- Problem requirements:
Copy every entry below verbatim, except for images.

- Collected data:
=====

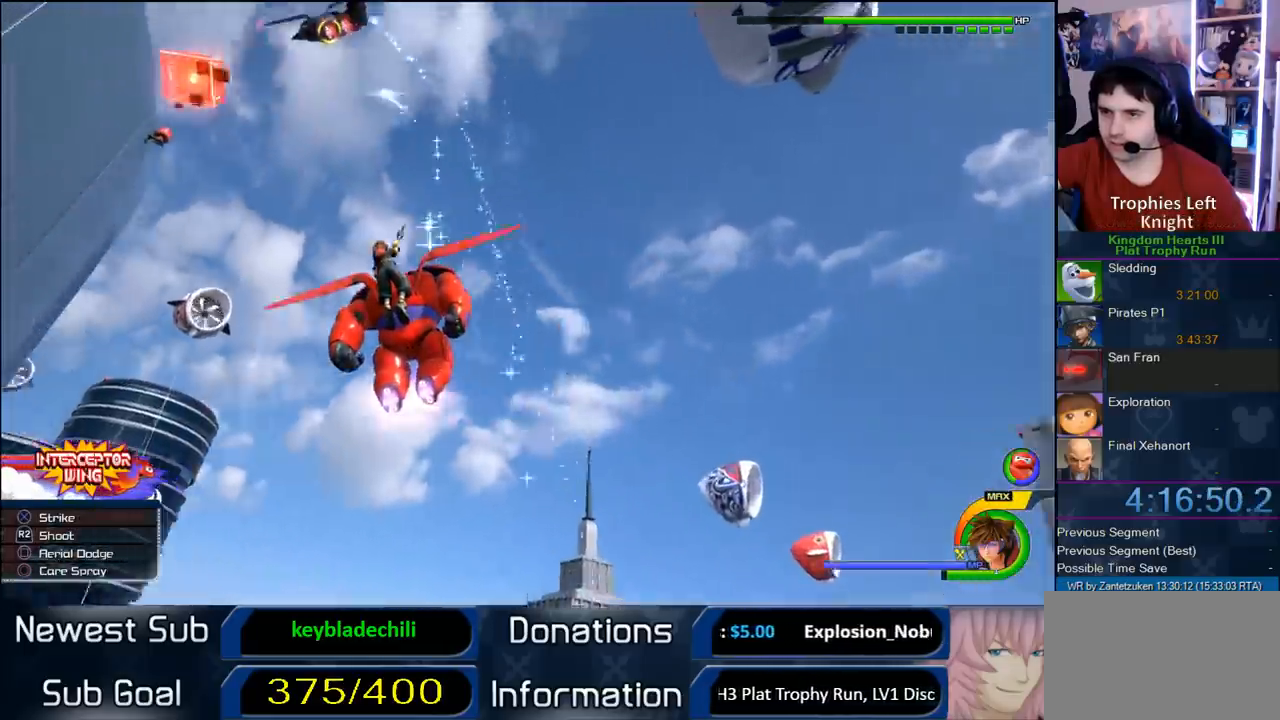
{"buttons": ["R2"], "left_stick": "left", "right_stick": "center", "events": [[283, "left_stick", "left"]]}
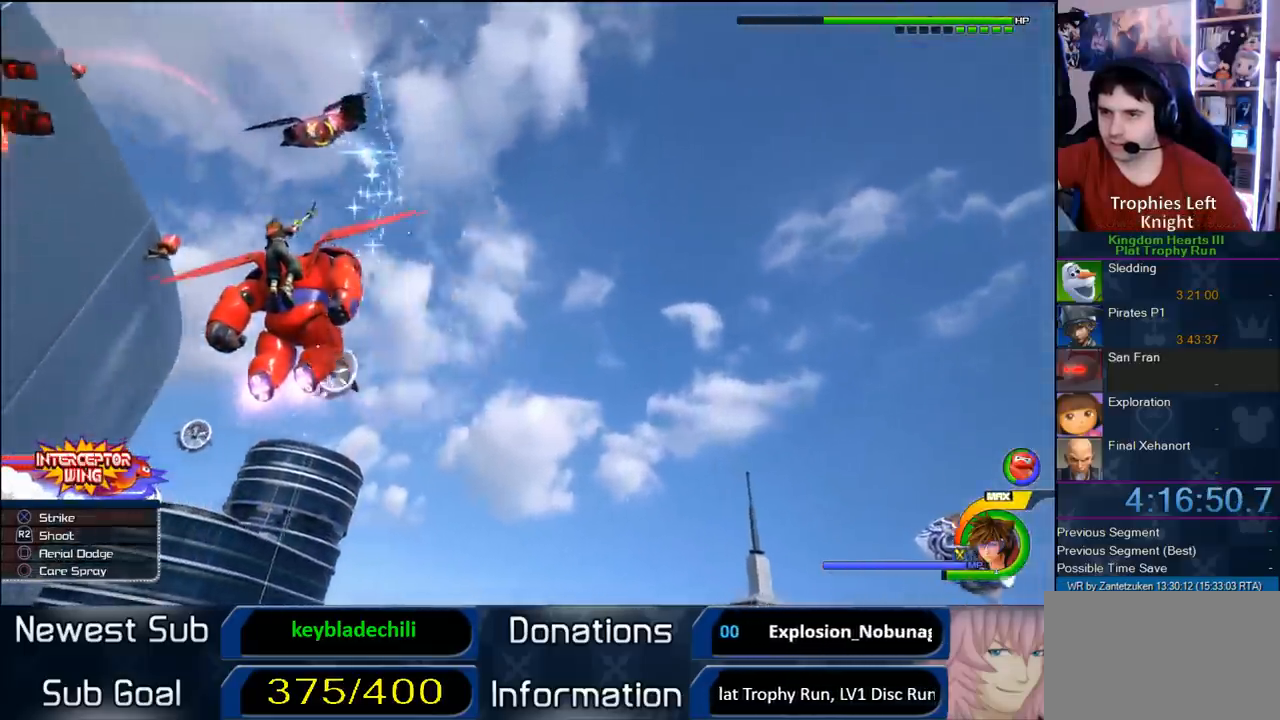
{"buttons": ["R2"], "left_stick": "down-left", "right_stick": "center", "events": [[50, "left_stick", "down-left"]]}
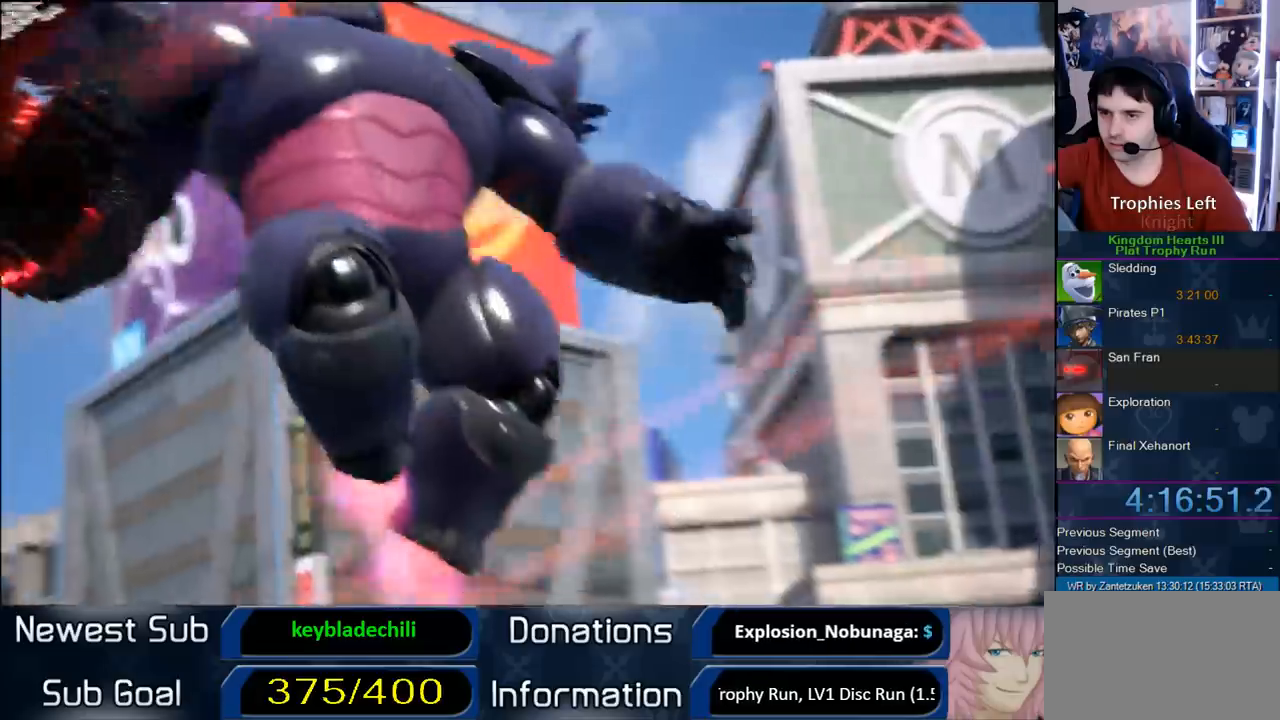
{"buttons": [], "left_stick": "center", "right_stick": "center", "events": [[217, "R2", "up"], [217, "left_stick", "center"]]}
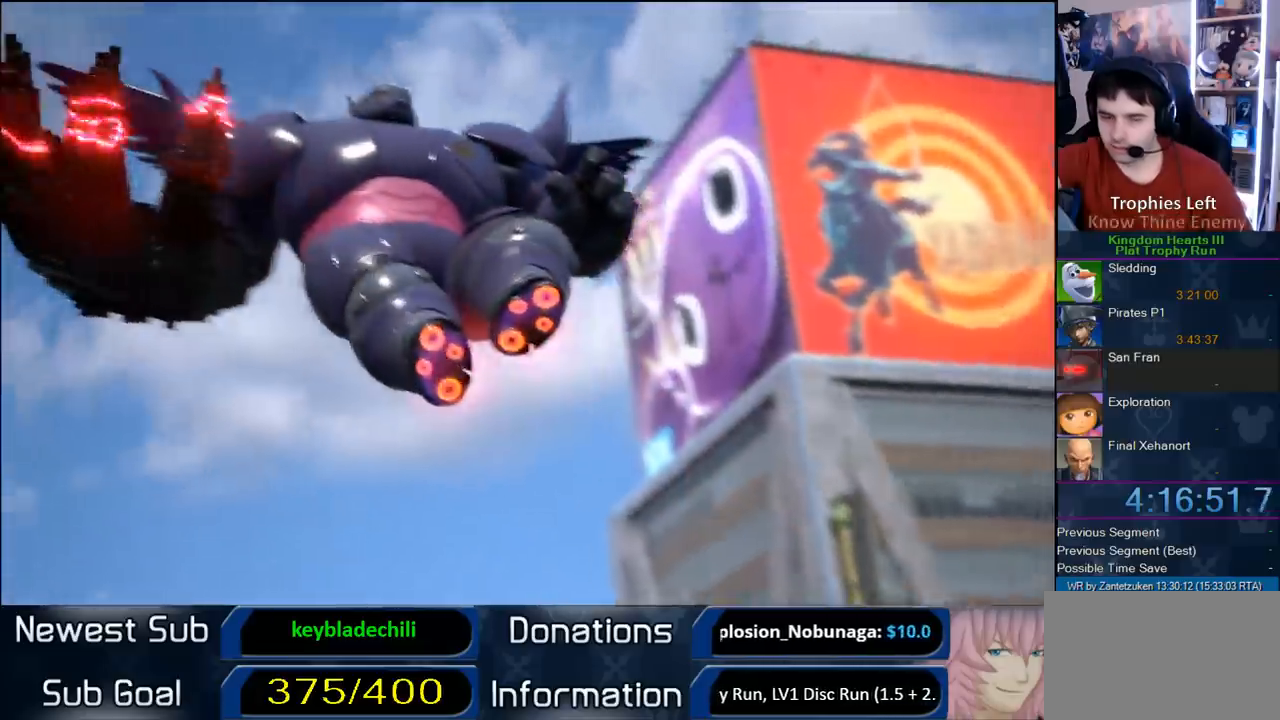
{"buttons": [], "left_stick": "center", "right_stick": "center", "events": []}
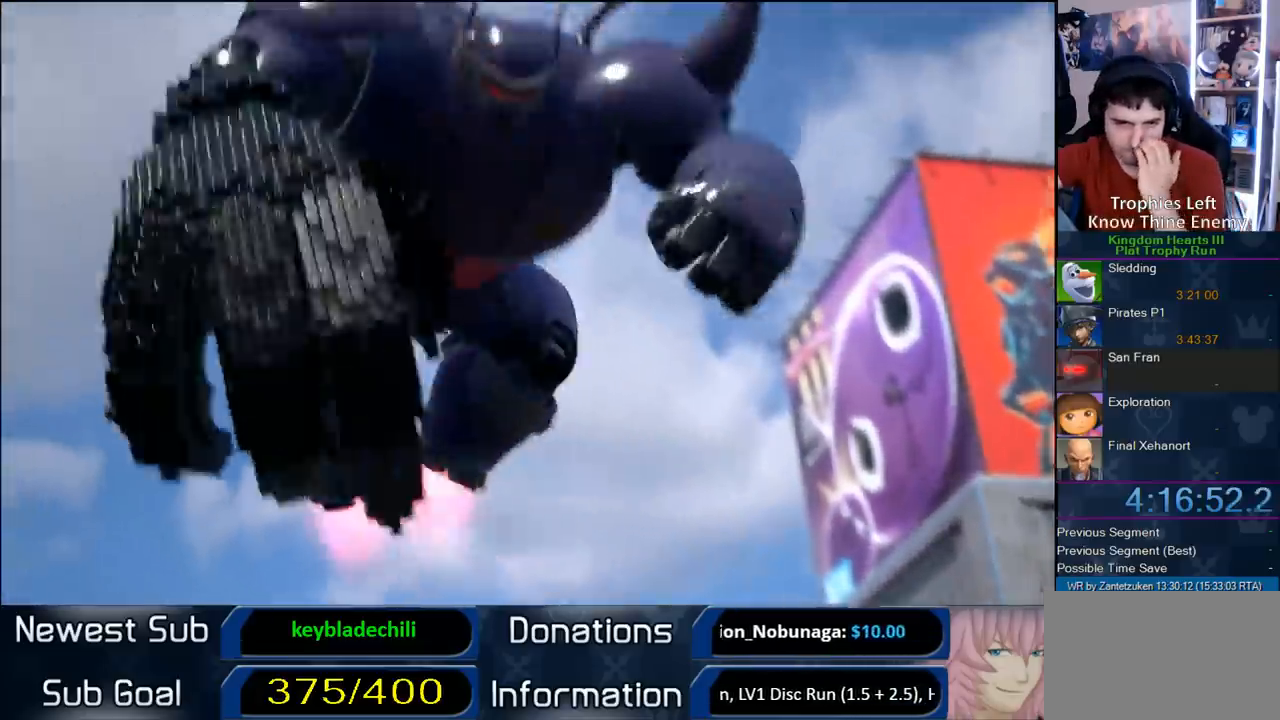
{"buttons": [], "left_stick": "center", "right_stick": "center", "events": []}
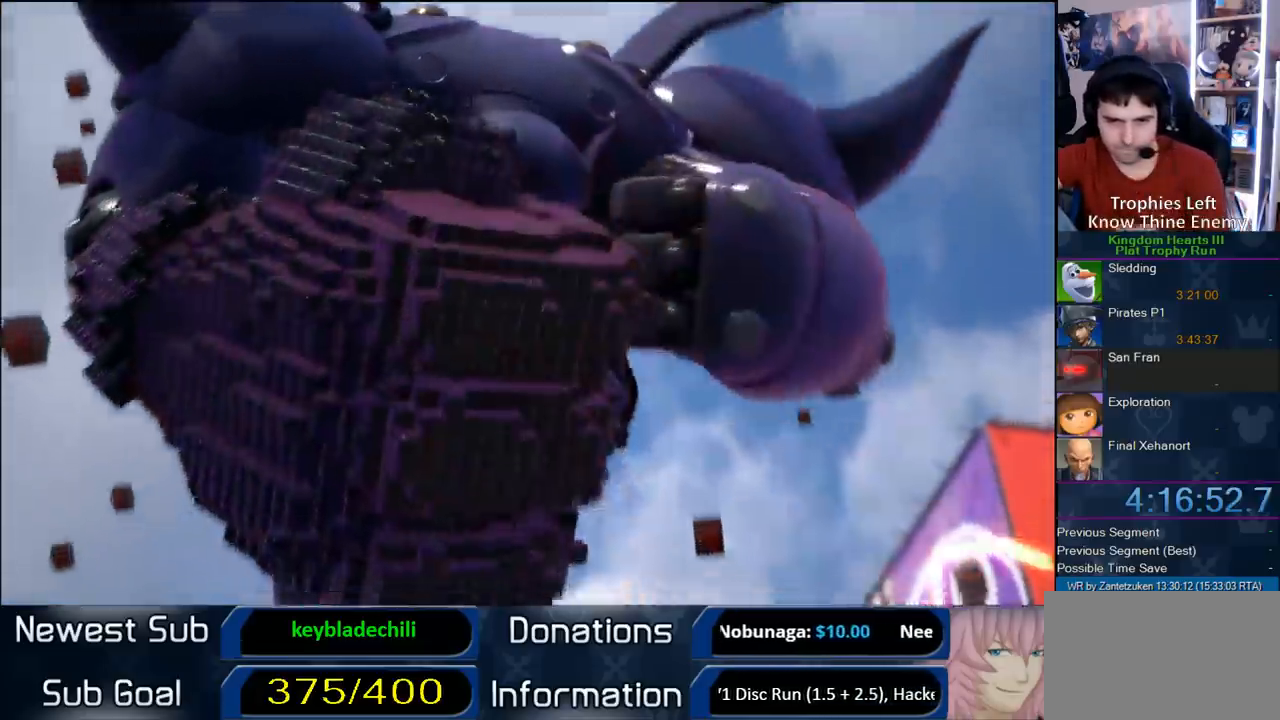
{"buttons": [], "left_stick": "center", "right_stick": "center", "events": []}
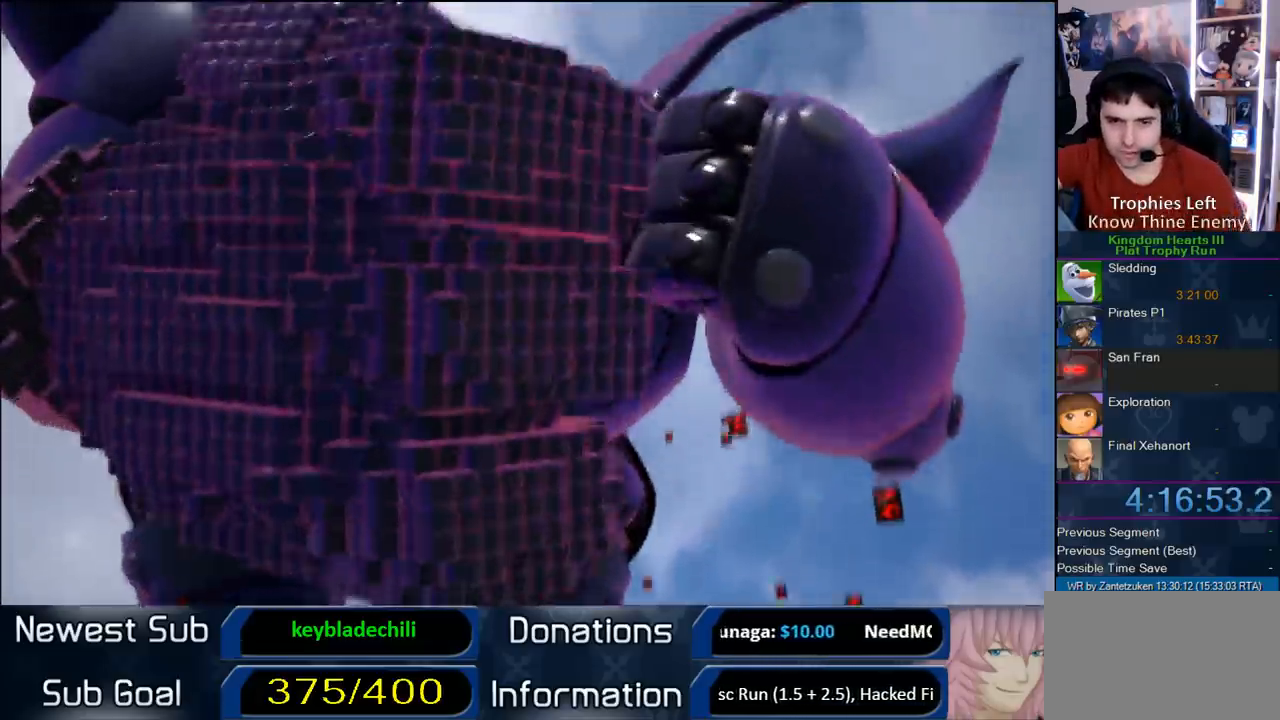
{"buttons": ["R2"], "left_stick": "center", "right_stick": "center", "events": [[433, "R2", "down"]]}
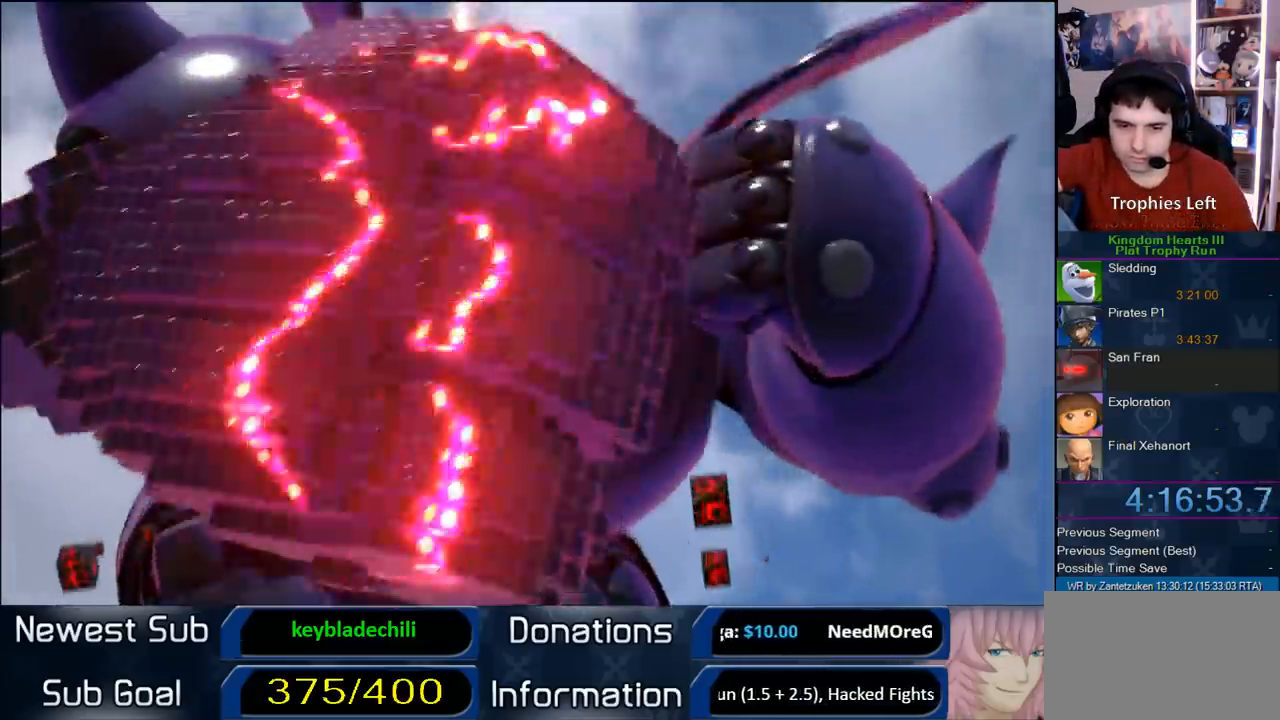
{"buttons": ["R2"], "left_stick": "center", "right_stick": "center", "events": []}
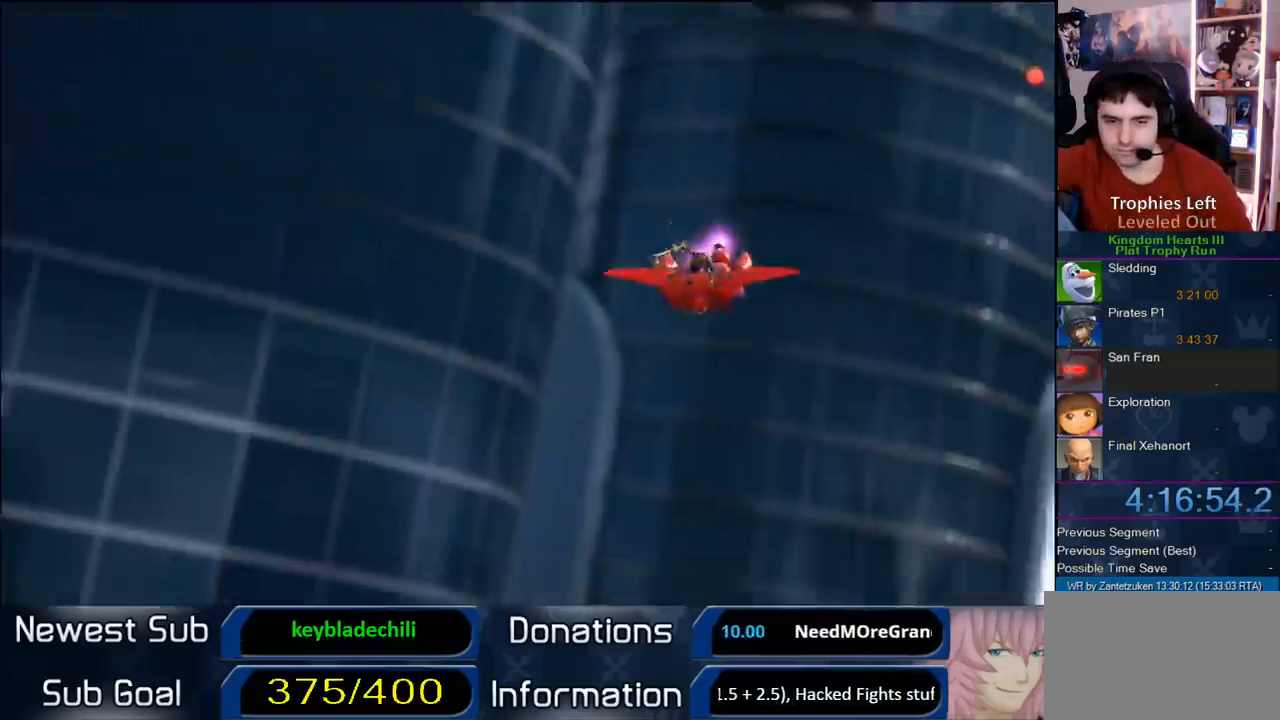
{"buttons": ["R2"], "left_stick": "center", "right_stick": "center", "events": []}
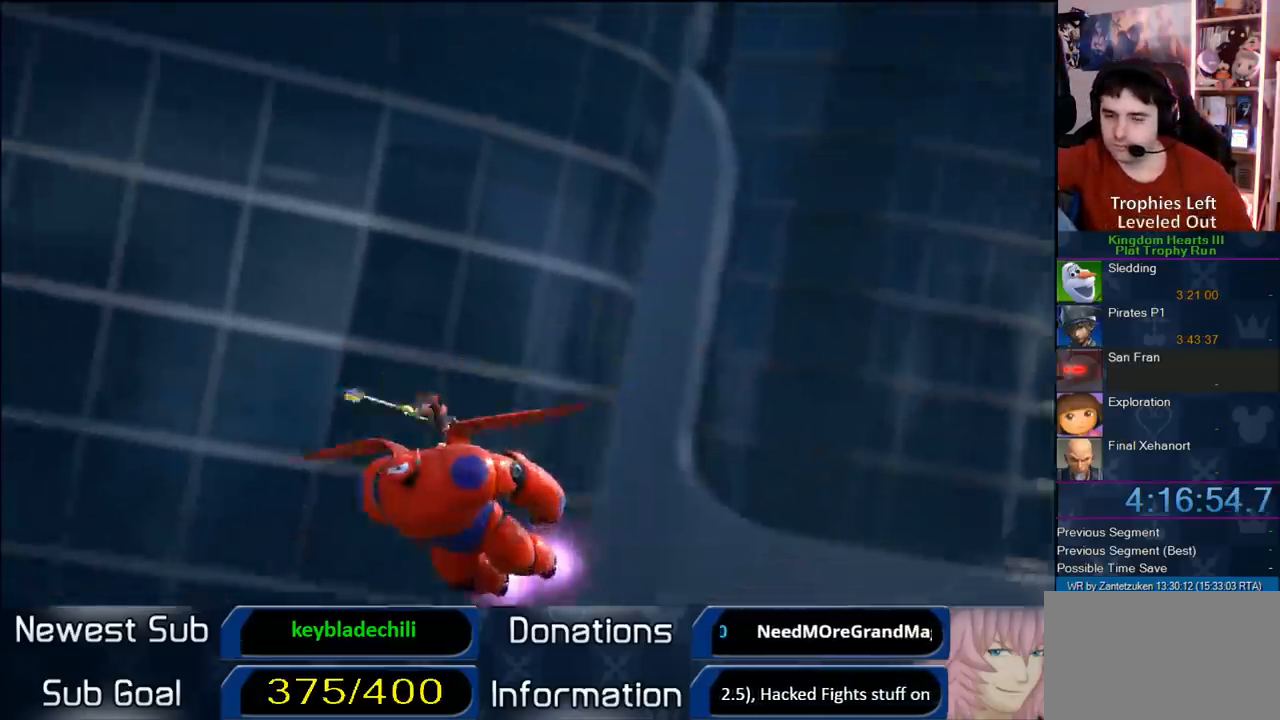
{"buttons": ["R2"], "left_stick": "center", "right_stick": "center", "events": []}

=====

- Answer box:
{"buttons": ["R2"], "left_stick": "left", "right_stick": "center", "events": [[283, "left_stick", "left"]]}
{"buttons": ["R2"], "left_stick": "down-left", "right_stick": "center", "events": [[50, "left_stick", "down-left"]]}
{"buttons": [], "left_stick": "center", "right_stick": "center", "events": [[217, "R2", "up"], [217, "left_stick", "center"]]}
{"buttons": [], "left_stick": "center", "right_stick": "center", "events": []}
{"buttons": [], "left_stick": "center", "right_stick": "center", "events": []}
{"buttons": [], "left_stick": "center", "right_stick": "center", "events": []}
{"buttons": ["R2"], "left_stick": "center", "right_stick": "center", "events": [[433, "R2", "down"]]}
{"buttons": ["R2"], "left_stick": "center", "right_stick": "center", "events": []}
{"buttons": ["R2"], "left_stick": "center", "right_stick": "center", "events": []}
{"buttons": ["R2"], "left_stick": "center", "right_stick": "center", "events": []}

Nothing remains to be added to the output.